The story plods along like the lumbering star of the show, the giant Prometheon, whose every feature has the cumulative look of craggy terrain. A plotless, entertaining connect-the-dots giant-monster extravaganza, The Prometheon is a much-needed chapter in Superman. Not every episode can be nuanced or explorative; if the series is to acknowledge its hero’s lengthy history charting back to the early days of simplified sci-fi monster brawls, then surely another small-scale narrative can be postponed for something so appealing to that raw human desire for spectacle.
Many fans slight this episode not necessarily for its subject matter, but for its lugubrious pace and the absence of any riveting physical confrontation. For me, the appeal lies in the creature’s extensive animation, how every cast shadow across the ravines of his face or bodily craters moves in correspondence to his hulking motions. By nature that this monster is so meticulously animated he is made to fully embody his voluminous physical presence; see Justice League’s Metamorphosis for an example of a giant monster whose monumentality is underplayed by a dearth of detail. He isn’t merely a separate entity squeezed into a preexisting landscape, two different masses of image unconvincingly rubbed against one another. Every step makes the earth tremble and a gust of gravelly smoke emit from the impact.

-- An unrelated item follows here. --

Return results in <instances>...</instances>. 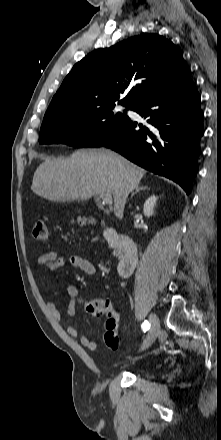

Of course the creature is a tribute to Jack Kirby, whose allegedly gruff personality already has a vessel in Dan Turpin. Hallmarks of Kirby’s dynamic style manifest in the Prometheon’s protruding brow, fluorescent eyes nesting within thick black outlines, and rough, rocky exterior. His defined lower lip is characteristic of all of Kirby’s brutes, from The Hulk to The Thing to everyone in between. The star of The Prometheon is this design, a grueling labor of love that occupies a daunting physical space and hearkens back to a great era in adventure serial comic book art.
Besides this animated feat is a narrative strand that is both referential and foreshadowing, one General Hardcastle who stands for all of the prejudicial political and military higher-ups of Marvel Comics, most recognizably General Ross of The Incredible Hulk. At the same time he is a seemingly isolated homage to yet another element of a typical Kirby comic book tale, he does reappear sparsely throughout the rest of the DC Animated Universe for more complex political commentary on the relationship between superheroes and government. Charles Napier is ideal for the general, drawing out each tangential statement and self-absorbed command with passive-aggressive relish.
I will never understand the popular hatred for The Prometheon. In addition to what I have already mentioned, there are tremendous, stellar set pieces. A subjective glimpse of Metropolis renders it a dazzling dreamlike lightshow, a mirage-like Las Vegas resting amid a dry and desolate landscape. From the monster’s nosedive into the harbor comes a deafening quake that extends the animators’ skill at putting homogenous elemental entities into motion to the foamy tidal wave that comes crashing down on a nearby yacht. The finale is abrupt and thusly concentrates the catharsis into a powerful shot of the alien’s frozen arm reaching out of the reservoir; for whatever reason I find this instantaneous incapacitation an inevitably haunting conclusion.